Exercise requirements:
Turn every line of the rows below into a numbered list, leaving out any blank lines.

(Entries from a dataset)
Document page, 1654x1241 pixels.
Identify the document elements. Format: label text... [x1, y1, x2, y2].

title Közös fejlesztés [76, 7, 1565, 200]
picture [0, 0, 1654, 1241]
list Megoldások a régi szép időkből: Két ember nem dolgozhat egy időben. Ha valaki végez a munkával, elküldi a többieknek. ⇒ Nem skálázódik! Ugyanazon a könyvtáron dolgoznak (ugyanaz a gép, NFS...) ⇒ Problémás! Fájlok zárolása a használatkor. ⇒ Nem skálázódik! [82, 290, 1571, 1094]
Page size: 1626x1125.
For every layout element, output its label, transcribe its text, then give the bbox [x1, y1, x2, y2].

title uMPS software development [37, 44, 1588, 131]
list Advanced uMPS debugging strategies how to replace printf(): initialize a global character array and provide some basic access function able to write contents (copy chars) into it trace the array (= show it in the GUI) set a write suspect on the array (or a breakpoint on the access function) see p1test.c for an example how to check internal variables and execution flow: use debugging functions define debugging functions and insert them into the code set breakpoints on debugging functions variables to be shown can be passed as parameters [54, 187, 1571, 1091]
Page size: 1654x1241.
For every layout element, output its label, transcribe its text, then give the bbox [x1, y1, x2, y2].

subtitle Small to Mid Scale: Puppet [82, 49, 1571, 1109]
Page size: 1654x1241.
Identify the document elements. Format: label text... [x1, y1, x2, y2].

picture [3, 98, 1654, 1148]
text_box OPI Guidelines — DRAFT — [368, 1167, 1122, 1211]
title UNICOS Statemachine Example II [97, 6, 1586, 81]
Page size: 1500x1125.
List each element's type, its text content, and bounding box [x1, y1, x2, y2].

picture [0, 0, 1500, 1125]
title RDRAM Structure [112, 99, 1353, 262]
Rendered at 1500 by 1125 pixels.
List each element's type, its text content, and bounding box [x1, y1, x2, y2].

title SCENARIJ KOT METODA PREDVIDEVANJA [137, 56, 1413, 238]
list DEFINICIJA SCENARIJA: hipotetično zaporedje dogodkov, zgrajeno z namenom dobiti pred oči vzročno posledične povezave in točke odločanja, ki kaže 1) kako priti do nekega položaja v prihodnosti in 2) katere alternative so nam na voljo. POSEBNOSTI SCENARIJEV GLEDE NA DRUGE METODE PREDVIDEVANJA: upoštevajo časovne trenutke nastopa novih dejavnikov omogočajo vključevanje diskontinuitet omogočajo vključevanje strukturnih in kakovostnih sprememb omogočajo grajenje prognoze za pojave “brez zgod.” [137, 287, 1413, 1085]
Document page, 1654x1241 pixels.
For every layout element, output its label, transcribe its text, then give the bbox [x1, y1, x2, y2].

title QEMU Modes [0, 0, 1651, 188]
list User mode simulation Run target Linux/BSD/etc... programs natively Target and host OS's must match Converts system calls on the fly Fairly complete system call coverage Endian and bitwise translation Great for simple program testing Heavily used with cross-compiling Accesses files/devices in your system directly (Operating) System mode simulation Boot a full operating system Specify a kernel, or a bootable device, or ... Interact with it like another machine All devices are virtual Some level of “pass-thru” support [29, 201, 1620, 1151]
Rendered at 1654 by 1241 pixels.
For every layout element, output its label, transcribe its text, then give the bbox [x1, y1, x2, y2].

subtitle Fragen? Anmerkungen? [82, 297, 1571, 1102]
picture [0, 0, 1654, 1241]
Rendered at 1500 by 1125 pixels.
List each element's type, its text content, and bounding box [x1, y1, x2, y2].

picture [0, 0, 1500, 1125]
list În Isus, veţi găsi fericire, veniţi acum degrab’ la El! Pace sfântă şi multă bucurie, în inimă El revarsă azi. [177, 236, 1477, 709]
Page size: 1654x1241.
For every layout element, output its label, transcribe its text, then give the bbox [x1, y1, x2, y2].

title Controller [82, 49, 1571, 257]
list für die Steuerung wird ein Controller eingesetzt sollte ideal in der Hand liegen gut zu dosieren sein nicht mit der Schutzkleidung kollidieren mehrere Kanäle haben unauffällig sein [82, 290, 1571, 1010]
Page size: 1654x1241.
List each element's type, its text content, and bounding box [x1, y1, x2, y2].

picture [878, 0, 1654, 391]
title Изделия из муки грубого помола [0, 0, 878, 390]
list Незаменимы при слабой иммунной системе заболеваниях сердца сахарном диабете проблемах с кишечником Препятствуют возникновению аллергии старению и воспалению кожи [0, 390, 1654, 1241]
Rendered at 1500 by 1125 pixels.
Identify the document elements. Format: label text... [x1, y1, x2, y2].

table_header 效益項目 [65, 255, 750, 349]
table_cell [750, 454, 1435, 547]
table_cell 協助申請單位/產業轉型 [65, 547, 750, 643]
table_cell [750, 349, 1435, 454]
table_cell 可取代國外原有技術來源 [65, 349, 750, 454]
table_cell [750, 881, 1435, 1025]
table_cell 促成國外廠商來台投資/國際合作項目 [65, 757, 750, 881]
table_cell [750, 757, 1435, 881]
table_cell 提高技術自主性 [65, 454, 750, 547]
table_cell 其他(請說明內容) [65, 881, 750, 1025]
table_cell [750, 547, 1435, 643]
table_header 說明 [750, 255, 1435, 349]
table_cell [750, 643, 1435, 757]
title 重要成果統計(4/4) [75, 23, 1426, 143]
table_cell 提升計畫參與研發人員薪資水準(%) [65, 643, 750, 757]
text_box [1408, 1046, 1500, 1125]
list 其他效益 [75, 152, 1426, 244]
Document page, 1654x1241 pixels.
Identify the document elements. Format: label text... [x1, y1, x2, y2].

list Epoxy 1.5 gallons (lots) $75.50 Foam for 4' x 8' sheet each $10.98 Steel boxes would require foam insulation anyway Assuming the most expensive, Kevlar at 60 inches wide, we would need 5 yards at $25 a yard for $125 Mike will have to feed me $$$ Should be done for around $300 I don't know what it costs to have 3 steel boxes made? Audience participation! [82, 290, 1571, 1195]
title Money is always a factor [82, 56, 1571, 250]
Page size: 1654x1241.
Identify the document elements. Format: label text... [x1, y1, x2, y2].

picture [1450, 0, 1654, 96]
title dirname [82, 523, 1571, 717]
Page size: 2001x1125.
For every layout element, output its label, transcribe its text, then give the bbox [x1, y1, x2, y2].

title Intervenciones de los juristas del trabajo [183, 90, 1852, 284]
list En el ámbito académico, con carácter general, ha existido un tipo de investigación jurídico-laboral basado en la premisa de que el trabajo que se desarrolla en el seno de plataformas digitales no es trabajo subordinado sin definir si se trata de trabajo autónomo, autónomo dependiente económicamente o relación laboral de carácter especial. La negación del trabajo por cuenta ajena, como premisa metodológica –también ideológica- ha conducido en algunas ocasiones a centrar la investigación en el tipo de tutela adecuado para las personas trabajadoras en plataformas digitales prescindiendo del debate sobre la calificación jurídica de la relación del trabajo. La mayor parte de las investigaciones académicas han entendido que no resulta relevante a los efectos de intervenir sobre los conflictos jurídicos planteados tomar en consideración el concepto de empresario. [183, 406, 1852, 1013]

Output:
1. Document page, 1654x1241 pixels.
2. Identify the document elements. Format: label text... [x1, y1, x2, y2].
3. title Közös fejlesztés [76, 7, 1565, 200]
4. picture [0, 0, 1654, 1241]
5. list Megoldások a régi szép időkből: Két ember nem dolgozhat egy időben. Ha valaki végez a munkával, elküldi a többieknek. ⇒ Nem skálázódik! Ugyanazon a könyvtáron dolgoznak (ugyanaz a gép, NFS...) ⇒ Problémás! Fájlok zárolása a használatkor. ⇒ Nem skálázódik! [82, 290, 1571, 1094]
6. Page size: 1626x1125.
7. For every layout element, output its label, transcribe its text, then give the bbox [x1, y1, x2, y2].
8. title uMPS software development [37, 44, 1588, 131]
9. list Advanced uMPS debugging strategies how to replace printf(): initialize a global character array and provide some basic access function able to write contents (copy chars) into it trace the array (= show it in the GUI) set a write suspect on the array (or a breakpoint on the access function) see p1test.c for an example how to check internal variables and execution flow: use debugging functions define debugging functions and insert them into the code set breakpoints on debugging functions variables to be shown can be passed as parameters [54, 187, 1571, 1091]
10. Page size: 1654x1241.
11. For every layout element, output its label, transcribe its text, then give the bbox [x1, y1, x2, y2].
12. subtitle Small to Mid Scale: Puppet [82, 49, 1571, 1109]
13. Page size: 1654x1241.
14. Identify the document elements. Format: label text... [x1, y1, x2, y2].
15. picture [3, 98, 1654, 1148]
16. text_box OPI Guidelines — DRAFT — [368, 1167, 1122, 1211]
17. title UNICOS Statemachine Example II [97, 6, 1586, 81]
18. Page size: 1500x1125.
19. List each element's type, its text content, and bounding box [x1, y1, x2, y2].
20. picture [0, 0, 1500, 1125]
21. title RDRAM Structure [112, 99, 1353, 262]
22. Rendered at 1500 by 1125 pixels.
23. List each element's type, its text content, and bounding box [x1, y1, x2, y2].
24. title SCENARIJ KOT METODA PREDVIDEVANJA [137, 56, 1413, 238]
25. list DEFINICIJA SCENARIJA: hipotetično zaporedje dogodkov, zgrajeno z namenom dobiti pred oči vzročno posledične povezave in točke odločanja, ki kaže 1) kako priti do nekega položaja v prihodnosti in 2) katere alternative so nam na voljo. POSEBNOSTI SCENARIJEV GLEDE NA DRUGE METODE PREDVIDEVANJA: upoštevajo časovne trenutke nastopa novih dejavnikov omogočajo vključevanje diskontinuitet omogočajo vključevanje strukturnih in kakovostnih sprememb omogočajo grajenje prognoze za pojave “brez zgod.” [137, 287, 1413, 1085]
26. Document page, 1654x1241 pixels.
27. For every layout element, output its label, transcribe its text, then give the bbox [x1, y1, x2, y2].
28. title QEMU Modes [0, 0, 1651, 188]
29. list User mode simulation Run target Linux/BSD/etc... programs natively Target and host OS's must match Converts system calls on the fly Fairly complete system call coverage Endian and bitwise translation Great for simple program testing Heavily used with cross-compiling Accesses files/devices in your system directly (Operating) System mode simulation Boot a full operating system Specify a kernel, or a bootable device, or ... Interact with it like another machine All devices are virtual Some level of “pass-thru” support [29, 201, 1620, 1151]
30. Rendered at 1654 by 1241 pixels.
31. For every layout element, output its label, transcribe its text, then give the bbox [x1, y1, x2, y2].
32. subtitle Fragen? Anmerkungen? [82, 297, 1571, 1102]
33. picture [0, 0, 1654, 1241]
34. Rendered at 1500 by 1125 pixels.
35. List each element's type, its text content, and bounding box [x1, y1, x2, y2].
36. picture [0, 0, 1500, 1125]
37. list În Isus, veţi găsi fericire, veniţi acum degrab’ la El! Pace sfântă şi multă bucurie, în inimă El revarsă azi. [177, 236, 1477, 709]
38. Page size: 1654x1241.
39. For every layout element, output its label, transcribe its text, then give the bbox [x1, y1, x2, y2].
40. title Controller [82, 49, 1571, 257]
41. list für die Steuerung wird ein Controller eingesetzt sollte ideal in der Hand liegen gut zu dosieren sein nicht mit der Schutzkleidung kollidieren mehrere Kanäle haben unauffällig sein [82, 290, 1571, 1010]
42. Page size: 1654x1241.
43. List each element's type, its text content, and bounding box [x1, y1, x2, y2].
44. picture [878, 0, 1654, 391]
45. title Изделия из муки грубого помола [0, 0, 878, 390]
46. list Незаменимы при слабой иммунной системе заболеваниях сердца сахарном диабете проблемах с кишечником Препятствуют возникновению аллергии старению и воспалению кожи [0, 390, 1654, 1241]
47. Rendered at 1500 by 1125 pixels.
48. Identify the document elements. Format: label text... [x1, y1, x2, y2].
49. table_header 效益項目 [65, 255, 750, 349]
50. table_cell [750, 454, 1435, 547]
51. table_cell 協助申請單位/產業轉型 [65, 547, 750, 643]
52. table_cell [750, 349, 1435, 454]
53. table_cell 可取代國外原有技術來源 [65, 349, 750, 454]
54. table_cell [750, 881, 1435, 1025]
55. table_cell 促成國外廠商來台投資/國際合作項目 [65, 757, 750, 881]
56. table_cell [750, 757, 1435, 881]
57. table_cell 提高技術自主性 [65, 454, 750, 547]
58. table_cell 其他(請說明內容) [65, 881, 750, 1025]
59. table_cell [750, 547, 1435, 643]
60. table_header 說明 [750, 255, 1435, 349]
61. table_cell [750, 643, 1435, 757]
62. title 重要成果統計(4/4) [75, 23, 1426, 143]
63. table_cell 提升計畫參與研發人員薪資水準(%) [65, 643, 750, 757]
64. text_box [1408, 1046, 1500, 1125]
65. list 其他效益 [75, 152, 1426, 244]
66. Document page, 1654x1241 pixels.
67. Identify the document elements. Format: label text... [x1, y1, x2, y2].
68. list Epoxy 1.5 gallons (lots) $75.50 Foam for 4' x 8' sheet each $10.98 Steel boxes would require foam insulation anyway Assuming the most expensive, Kevlar at 60 inches wide, we would need 5 yards at $25 a yard for $125 Mike will have to feed me $$$ Should be done for around $300 I don't know what it costs to have 3 steel boxes made? Audience participation! [82, 290, 1571, 1195]
69. title Money is always a factor [82, 56, 1571, 250]
70. Page size: 1654x1241.
71. Identify the document elements. Format: label text... [x1, y1, x2, y2].
72. picture [1450, 0, 1654, 96]
73. title dirname [82, 523, 1571, 717]
74. Page size: 2001x1125.
75. For every layout element, output its label, transcribe its text, then give the bbox [x1, y1, x2, y2].
76. title Intervenciones de los juristas del trabajo [183, 90, 1852, 284]
77. list En el ámbito académico, con carácter general, ha existido un tipo de investigación jurídico-laboral basado en la premisa de que el trabajo que se desarrolla en el seno de plataformas digitales no es trabajo subordinado sin definir si se trata de trabajo autónomo, autónomo dependiente económicamente o relación laboral de carácter especial. La negación del trabajo por cuenta ajena, como premisa metodológica –también ideológica- ha conducido en algunas ocasiones a centrar la investigación en el tipo de tutela adecuado para las personas trabajadoras en plataformas digitales prescindiendo del debate sobre la calificación jurídica de la relación del trabajo. La mayor parte de las investigaciones académicas han entendido que no resulta relevante a los efectos de intervenir sobre los conflictos jurídicos planteados tomar en consideración el concepto de empresario. [183, 406, 1852, 1013]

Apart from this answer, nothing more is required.